Suppose we'd like to remove duplicate values from a vector of ints. The usual solution is to sort the vector and erase duplicates with erase-remove idiom. But we need to mantain the order of the elements that will not be removed, so we can't sort. So one might come up with a predicate like this and use with with remove_if algorithm:

struct comp {
    std::set<int> s;
    comp() : s() {}
    bool operator()(int i)
    {
        return !(s.insert(i)).second;
    }
};

But this will break if predicate object will be copied for some reason, since we'll get two copies of the set member. And indeed, the gcc's implementation of remove_if does exactly that:

template<typename _ForwardIterator, typename _Predicate>
    _ForwardIterator
    remove_if(_ForwardIterator __first, _ForwardIterator __last,
          _Predicate __pred)
    {

      __first = _GLIBCXX_STD_A::find_if(__first, __last, __pred);

      if(__first == __last)                             // ^^^^^ here a copy is made
        return __first;
      _ForwardIterator __result = __first;
      ++__first;
      for(; __first != __last; ++__first)
        if(!bool(__pred(*__first)))
          {
            *__result = _GLIBCXX_MOVE(*__first);
            ++__result;
          }
      return __result;
    }

The workaround is to make set member of our functor static:

struct comp {
    static set<int> s;
    comp() { s. clear(); }
    bool operator()(int i)
    {
        return !(s.insert(i)).second;
    }
};
set<int> comp::s;

But the question remains:

Do we need to make sure a possible copy of predicate functor will not break our logic?
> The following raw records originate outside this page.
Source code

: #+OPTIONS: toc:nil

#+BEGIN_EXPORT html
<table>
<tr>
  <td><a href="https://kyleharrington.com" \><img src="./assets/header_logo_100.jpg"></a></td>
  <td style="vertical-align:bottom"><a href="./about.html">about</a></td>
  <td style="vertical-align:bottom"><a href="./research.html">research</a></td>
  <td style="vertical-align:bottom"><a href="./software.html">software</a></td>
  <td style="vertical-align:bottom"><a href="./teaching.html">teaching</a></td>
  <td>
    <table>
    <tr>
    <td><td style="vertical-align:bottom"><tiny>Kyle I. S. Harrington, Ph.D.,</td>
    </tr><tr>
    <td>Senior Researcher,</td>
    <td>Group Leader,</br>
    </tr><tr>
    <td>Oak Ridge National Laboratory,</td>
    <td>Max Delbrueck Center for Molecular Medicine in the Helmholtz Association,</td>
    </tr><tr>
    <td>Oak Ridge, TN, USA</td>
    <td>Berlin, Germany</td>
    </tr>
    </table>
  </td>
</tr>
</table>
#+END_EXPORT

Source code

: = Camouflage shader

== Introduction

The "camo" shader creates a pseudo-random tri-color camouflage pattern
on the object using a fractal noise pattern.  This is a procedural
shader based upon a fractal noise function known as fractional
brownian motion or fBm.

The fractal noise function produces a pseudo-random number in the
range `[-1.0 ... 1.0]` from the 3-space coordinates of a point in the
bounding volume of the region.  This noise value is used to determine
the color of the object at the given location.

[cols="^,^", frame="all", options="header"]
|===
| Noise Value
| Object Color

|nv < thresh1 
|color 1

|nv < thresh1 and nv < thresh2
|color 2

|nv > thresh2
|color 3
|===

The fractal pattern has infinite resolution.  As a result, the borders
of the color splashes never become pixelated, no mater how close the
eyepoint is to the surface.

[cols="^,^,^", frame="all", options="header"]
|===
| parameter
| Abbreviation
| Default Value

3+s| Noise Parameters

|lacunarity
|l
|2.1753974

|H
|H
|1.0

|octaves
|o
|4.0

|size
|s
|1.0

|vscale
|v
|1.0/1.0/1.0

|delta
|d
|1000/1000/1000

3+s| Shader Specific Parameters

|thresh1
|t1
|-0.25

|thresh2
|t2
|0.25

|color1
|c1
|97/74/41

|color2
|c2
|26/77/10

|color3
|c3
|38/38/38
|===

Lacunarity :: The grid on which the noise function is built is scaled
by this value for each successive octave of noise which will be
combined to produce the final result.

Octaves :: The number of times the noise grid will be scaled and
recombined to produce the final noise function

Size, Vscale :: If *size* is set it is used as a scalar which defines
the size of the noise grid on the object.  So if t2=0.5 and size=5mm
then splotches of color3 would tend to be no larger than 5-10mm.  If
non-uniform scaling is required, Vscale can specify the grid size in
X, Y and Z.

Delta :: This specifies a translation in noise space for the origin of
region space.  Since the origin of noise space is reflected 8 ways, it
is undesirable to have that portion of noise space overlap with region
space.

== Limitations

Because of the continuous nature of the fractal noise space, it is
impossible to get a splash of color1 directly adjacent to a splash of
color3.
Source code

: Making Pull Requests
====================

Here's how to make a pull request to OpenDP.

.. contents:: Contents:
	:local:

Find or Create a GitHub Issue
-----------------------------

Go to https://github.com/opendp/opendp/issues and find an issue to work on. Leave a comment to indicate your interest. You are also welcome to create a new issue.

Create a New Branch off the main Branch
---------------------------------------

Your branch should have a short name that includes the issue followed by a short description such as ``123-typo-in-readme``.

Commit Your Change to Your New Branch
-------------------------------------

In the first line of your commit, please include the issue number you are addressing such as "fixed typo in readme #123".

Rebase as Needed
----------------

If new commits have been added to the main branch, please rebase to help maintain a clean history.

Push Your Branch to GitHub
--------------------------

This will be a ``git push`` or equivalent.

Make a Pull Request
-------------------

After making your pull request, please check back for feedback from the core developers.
Is there anything in the standard that mandates (or prohibits) certain behaviour with regard to this issue? Or is it a bug in the implementation?


Solution

  • Yes, the standard does not specify how many times the predicate will be copied, nor does it say in what order the predicate will be applied to elements of the container. Essentially, predicates must act like pure functions; they must have no observable state.1

    So remove_if does not sound like an appropriate algorithm here. Hacks such as storing the set externally to the functor will not solve the problem; you'll still be invoking undefined behaviour.


    1. For a more in-depth discussion, see Item 39 ("Make predicates pure functions") of Scott Meyers' Effective STL.